Mais l’analyste estime que ce rebondissement devrait avoir un effet négatif sur le cours de l’action. «Le gouvernement se tire une balle dans le pied puisqu’il veut vendre ses parts. Cela n’a pas de sens», conclut-il.

Incompréhension quasi-générale

Pour le Syndicat de la communication, le blocage annoncé par le gouvernement est un «chantage», a dit Giorgio Pardini, son secrétaire central. A l’Union syndicale suisse, Rolf Zimmermann juge l’attitude de l’exécutif «contradictoire et sans concept».

Parmi les partis gouvernementaux, à chaud, l’incompréhension était également manifeste vendredi, en particulier chez les socialistes. Le secrétaire général du Parti démocrate chrétien s’est dit «choqué». Le Parti radical (droite) ne s’est pas encore exprimé et seule l’Union démocratique du centre (UDC, droite dure) appuie clairement la nouvelle retenue du gouvernement.

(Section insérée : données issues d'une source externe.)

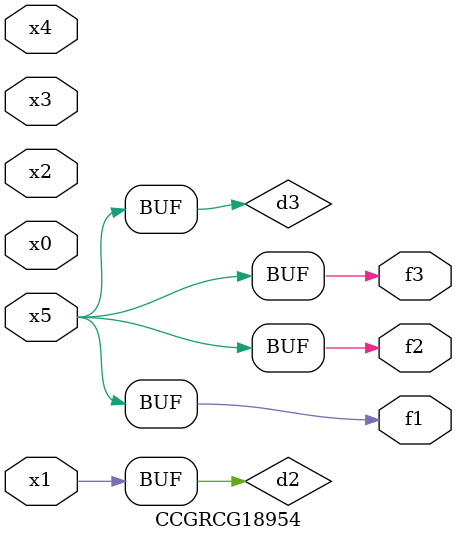
<source format=v>
module CCGRCG18954(
	input x0, x1, x2, x3, x4, x5,
	output f1, f2, f3
);

	wire d1, d2, d3;

	not (d1, x5);
	or (d2, x1);
	xnor (d3, d1);
	assign f1 = d3;
	assign f2 = d3;
	assign f3 = d3;
endmodule

</source>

L’avant-projet de modification de la loi sur l’entreprise de télécommunications devrait partir en consultation au début 2006, mais l’accueil des partis et des milieux intéressés s’est d’ores et déjà révélé explosif. La gauche et les syndicats s’opposent fermement et assurent qu’ils lanceront un référendum contre la privatisation.

swissinfo

La Confédération détient 66% de Swisscom, soit une valeur de plus de 17 milliards de francs.
Le titre a rapporté 9 milliards à l’Etat depuis 1998.
Le capital est réparti entre 64’000 actionnaires, dont la grande majorité en Suisse.
Parmi eux, 12 possèdent plus de 100’000 actions.

– Le gouvernement a annoncé jeudi sa volonté de donner toute latitude à l’opérateur historique, via un désengagement de l’Etat et la privatisation de Swisscom.

– Vendredi, il indiquait qu’il était opposé à toute acquisition à l’étranger tant qu’il serait lui-même actionnaire majoritaire.

– Il s’agit notamment de la reprise par l’opérateur suisse d’Eircom, l’ancien monopole d’Etat et principal opérateur de téléphonie fixe d’Irlande.